Gavito started Quinio in 2020 with his brother, Santiago Gavito, and Iker Garay. We previously profiled the company in December 2021 when it raised $20 million in seed funding, also a mix of equity and debt.
The company focuses on brands in the areas of home and kitchen, beauty and personal care, baby, health and household items. It already owns and operates several brands that have a presence in Mexico, Colombia, Chile and the U.S.
Over the past year, Gavito also saw the growth environment become more challenging, which led to industry peers “struggling to fulfill their projections.” Many of Quinio’s competitors also “struggled with fundraising and/or decided to reduce the pace of acquisitions, creating an interesting opportunity for us to find well-positioned brands at attractive valuations.”
By “well-positioned,” he noted that the company doubled down on business development and M&A rather than cutting both as other aggregators have had to do.
And although Latin America’s e-commerce market continues to be one of the fastest-growing regions in the world, and is expected to grow over 50% by 2025, Quinio also added some protections into its process for seeking out companies to acquire. That included implementing new criteria filters when evaluating new brands so that the company increases its probability of acquiring a successful brand. The company is also more product-centered and is betting more on technology than when it started, Gavito said.

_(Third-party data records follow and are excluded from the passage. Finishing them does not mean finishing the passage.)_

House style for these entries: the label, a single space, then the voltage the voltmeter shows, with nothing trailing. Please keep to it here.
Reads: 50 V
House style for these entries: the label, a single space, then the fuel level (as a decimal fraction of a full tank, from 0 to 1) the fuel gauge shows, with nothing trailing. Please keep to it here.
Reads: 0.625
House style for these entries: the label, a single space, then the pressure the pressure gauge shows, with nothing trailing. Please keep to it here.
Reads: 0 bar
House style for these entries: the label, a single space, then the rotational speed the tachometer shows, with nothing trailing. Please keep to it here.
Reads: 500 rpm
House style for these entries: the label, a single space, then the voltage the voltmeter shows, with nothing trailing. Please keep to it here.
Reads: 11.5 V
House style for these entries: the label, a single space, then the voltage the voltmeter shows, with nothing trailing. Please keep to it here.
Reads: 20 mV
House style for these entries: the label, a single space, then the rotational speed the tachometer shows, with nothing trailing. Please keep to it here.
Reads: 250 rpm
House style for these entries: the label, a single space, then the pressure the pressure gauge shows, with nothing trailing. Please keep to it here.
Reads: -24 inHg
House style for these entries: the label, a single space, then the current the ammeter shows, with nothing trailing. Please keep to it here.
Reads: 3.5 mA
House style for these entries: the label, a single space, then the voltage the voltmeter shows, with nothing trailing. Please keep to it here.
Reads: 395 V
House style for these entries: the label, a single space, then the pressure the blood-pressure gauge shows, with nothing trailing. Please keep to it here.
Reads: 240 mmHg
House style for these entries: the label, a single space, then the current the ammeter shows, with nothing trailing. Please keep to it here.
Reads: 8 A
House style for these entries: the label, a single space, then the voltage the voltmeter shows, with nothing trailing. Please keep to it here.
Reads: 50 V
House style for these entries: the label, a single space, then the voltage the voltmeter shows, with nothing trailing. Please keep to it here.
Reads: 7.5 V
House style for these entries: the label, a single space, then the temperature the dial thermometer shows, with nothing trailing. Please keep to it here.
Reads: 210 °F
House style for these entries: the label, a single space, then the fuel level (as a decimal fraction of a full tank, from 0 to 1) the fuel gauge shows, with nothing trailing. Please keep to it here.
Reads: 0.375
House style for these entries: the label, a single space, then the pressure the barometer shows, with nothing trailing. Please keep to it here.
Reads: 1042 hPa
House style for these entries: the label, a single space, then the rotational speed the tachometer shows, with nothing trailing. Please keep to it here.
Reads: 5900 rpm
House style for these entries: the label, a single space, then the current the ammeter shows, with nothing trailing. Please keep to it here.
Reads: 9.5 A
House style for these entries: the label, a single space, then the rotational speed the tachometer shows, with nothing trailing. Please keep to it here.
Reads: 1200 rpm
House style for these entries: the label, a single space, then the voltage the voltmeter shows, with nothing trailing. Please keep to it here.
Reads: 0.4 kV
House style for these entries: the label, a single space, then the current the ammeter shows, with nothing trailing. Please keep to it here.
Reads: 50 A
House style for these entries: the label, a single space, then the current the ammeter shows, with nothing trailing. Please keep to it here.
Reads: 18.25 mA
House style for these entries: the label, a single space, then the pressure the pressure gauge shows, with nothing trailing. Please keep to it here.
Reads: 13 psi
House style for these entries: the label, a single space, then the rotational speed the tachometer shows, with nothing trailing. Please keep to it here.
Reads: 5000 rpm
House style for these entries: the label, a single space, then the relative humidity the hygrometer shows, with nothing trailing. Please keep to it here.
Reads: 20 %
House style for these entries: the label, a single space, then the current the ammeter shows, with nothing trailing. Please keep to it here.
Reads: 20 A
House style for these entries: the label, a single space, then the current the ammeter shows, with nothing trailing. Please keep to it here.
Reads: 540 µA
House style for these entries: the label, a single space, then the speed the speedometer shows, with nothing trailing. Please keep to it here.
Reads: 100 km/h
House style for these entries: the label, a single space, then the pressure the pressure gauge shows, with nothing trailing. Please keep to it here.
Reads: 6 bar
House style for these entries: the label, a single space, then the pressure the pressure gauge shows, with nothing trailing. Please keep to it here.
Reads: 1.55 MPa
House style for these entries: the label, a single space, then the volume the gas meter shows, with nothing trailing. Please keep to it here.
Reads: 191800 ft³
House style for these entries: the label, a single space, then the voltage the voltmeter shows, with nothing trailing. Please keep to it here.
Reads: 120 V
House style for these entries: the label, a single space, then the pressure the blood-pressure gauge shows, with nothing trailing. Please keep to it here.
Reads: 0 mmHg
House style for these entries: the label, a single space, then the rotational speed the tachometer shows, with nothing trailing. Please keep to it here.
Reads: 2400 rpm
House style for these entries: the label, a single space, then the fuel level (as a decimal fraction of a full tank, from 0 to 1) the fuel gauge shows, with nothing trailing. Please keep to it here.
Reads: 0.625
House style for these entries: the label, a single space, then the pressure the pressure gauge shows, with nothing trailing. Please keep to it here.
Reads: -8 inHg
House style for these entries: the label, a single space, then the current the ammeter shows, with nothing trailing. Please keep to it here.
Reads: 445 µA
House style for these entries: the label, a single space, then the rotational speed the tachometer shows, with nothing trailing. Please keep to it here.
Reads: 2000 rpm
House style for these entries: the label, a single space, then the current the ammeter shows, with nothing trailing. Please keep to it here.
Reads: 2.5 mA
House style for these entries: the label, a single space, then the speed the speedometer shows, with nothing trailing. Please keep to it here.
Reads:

The strategy seems to have paid off so far. Quinio is a profitable company with over 100 employees and growing rapidly, he said. Meanwhile, Gavito expects to end 2022 with over $50 million in annual recurring revenue, and its brands are reporting solid growth while gaining a regional presence.
The new funding gives the company over $60 million in total equity and debt financing. The split related to the new $40 million was not disclosed. The equity portion was led by Northgate Capital, which was joined by existing and new investors, including Cometa, Dila Capital, AlleyCorp, Western Technology Investment, Alchimia Investments and a group of strategic individual investors. Quinio’s debt financing details were also not disclosed at this time.
Big plans for the capital include continuing to acquire, operate and boost brands in Latin America.
“We have learned a lot since our first acquisition and therefore feel better prepared to tackle new opportunities going forward,” Gavito added. “Our tech tools have allowed us to reduce employee non-strategic tasks time, have more accurate projections on revenue and costs, be smarter on catalog expansion and product development and optimize marketing return on investment.”